Monday, March 3, 2008

Flash is the future

It's getting harder and harder to find music these days. At least in physical form.


Spending two hours browsing around a local CD shop sounds like a wonderful evening to me. My wife disagrees, but to be fair she's never had a reason to seek out much music. She is perfectly satisfied with the 20 songs the radio plays over and over again, and she doesn't really need to go out of her way to listen to them because she can hear those and others online anytime she wants for free. She can even enjoy just the choruses in ringtone format. With that immediate accessibility and overexposure, the artistic value of these songs become almost nonexistant, so it's no wonder that so few people are paying for them. These days something genuinely has to be unique for a person to take enough notice to go out to a store and purchase the physical product.

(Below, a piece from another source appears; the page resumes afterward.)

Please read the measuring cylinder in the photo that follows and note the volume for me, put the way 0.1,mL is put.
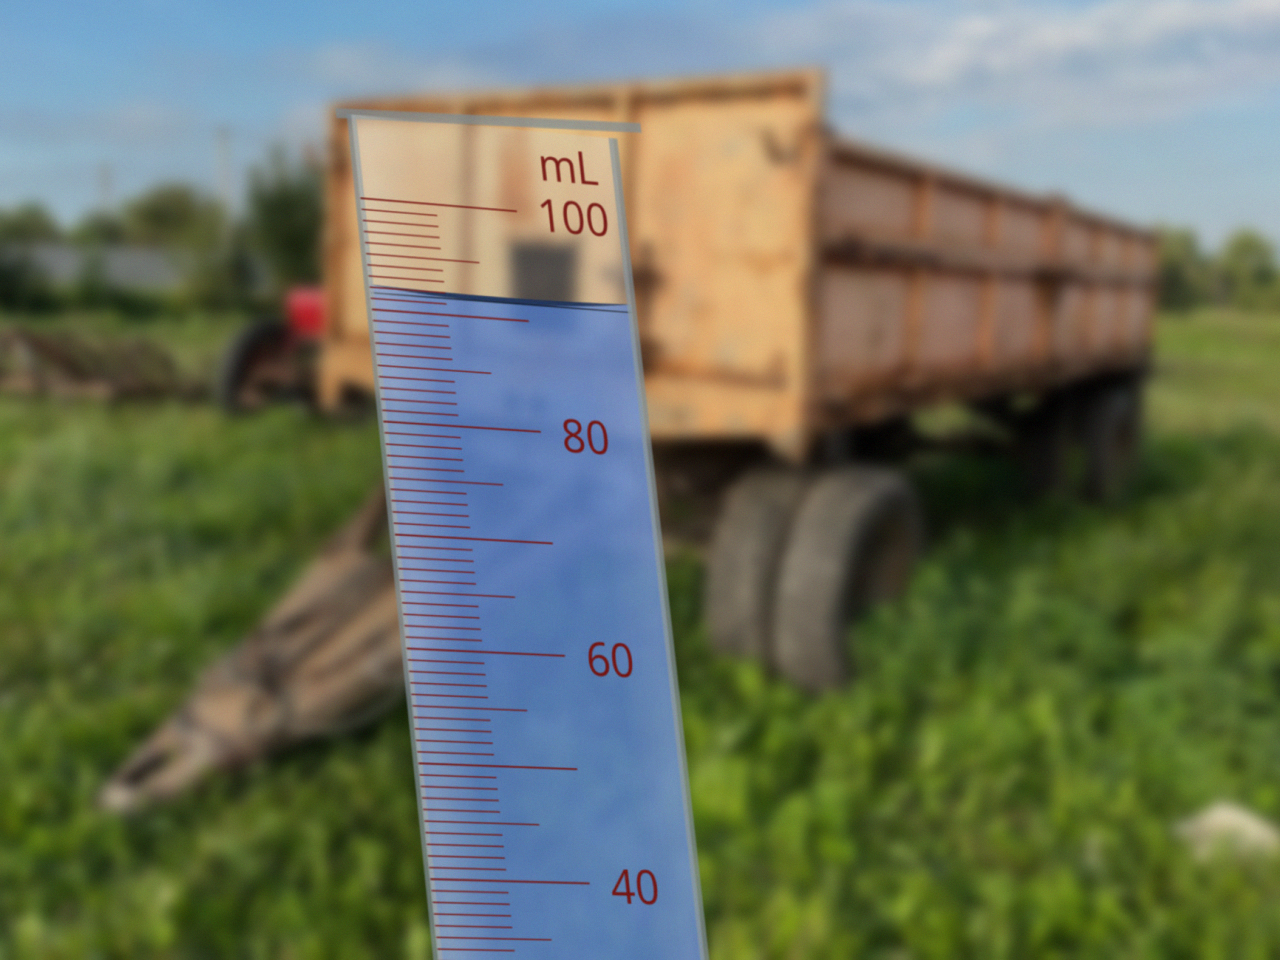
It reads 91.5,mL
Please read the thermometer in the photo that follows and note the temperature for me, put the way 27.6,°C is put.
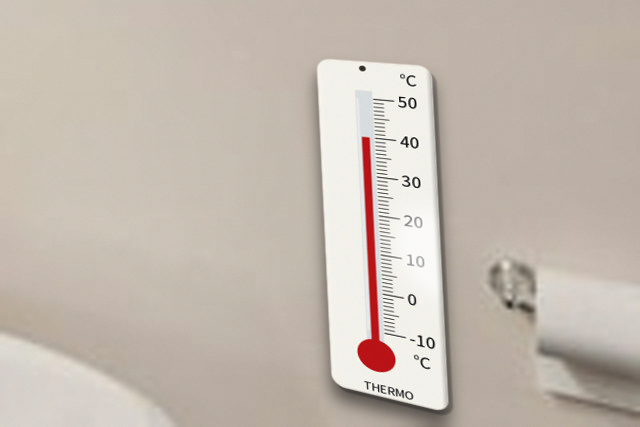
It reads 40,°C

Music's most important format wasn't vinyl or the compact disc. It was the album. The whole package. The cover art, the sleeve. Even the smell. There is something special about holding a physical album while listening to it. Clearly I'm one of the few remaining people who feel that way. Many of the independent shops I've enjoyed over the years have closed, and mainstream sellers like Best Buy and Wal-Mart have decreased physical shelf space for CDs while they opened digital music stores on the web. This might not be up to me for much longer. Sure, the sound quality of the mp3s are poor compared to the old way, but I guess I shouldn't be picky. At least most of the great things I love about independent artists are still around. I'm willing to be okay with flash being the future as long as Fergie isn't my future.

Track 2: "Restless" by Unkle from "War Stories"
[iTunes] [website]

Josh Homme lends his drawl to this heavy hitter, one of my favorites from 2007. Best enjoyed in a loud dance club. It can also make a late night city drive a lot more exciting.

2 comments :

  1. March2theSea said...

    hi,
    thanks for the link!

  2. Roy said...

    Clearly I'm one of the few remaining people who feel that way.

    About vinyl, with the squiggly lines in the groove, and something about a clever technology that you can comprehend without spending four years studying pulse code modulation? Plus there was something about the ritual of taking the album out of the sleeve, cleaning it off with the anti-static brush and putting it on the turntable. Consider, too, that if the Beatles had sold songs singly on the Internet, we probably never would have heard "her majesty's a pretty nice girl some day I'm gonna make her mine."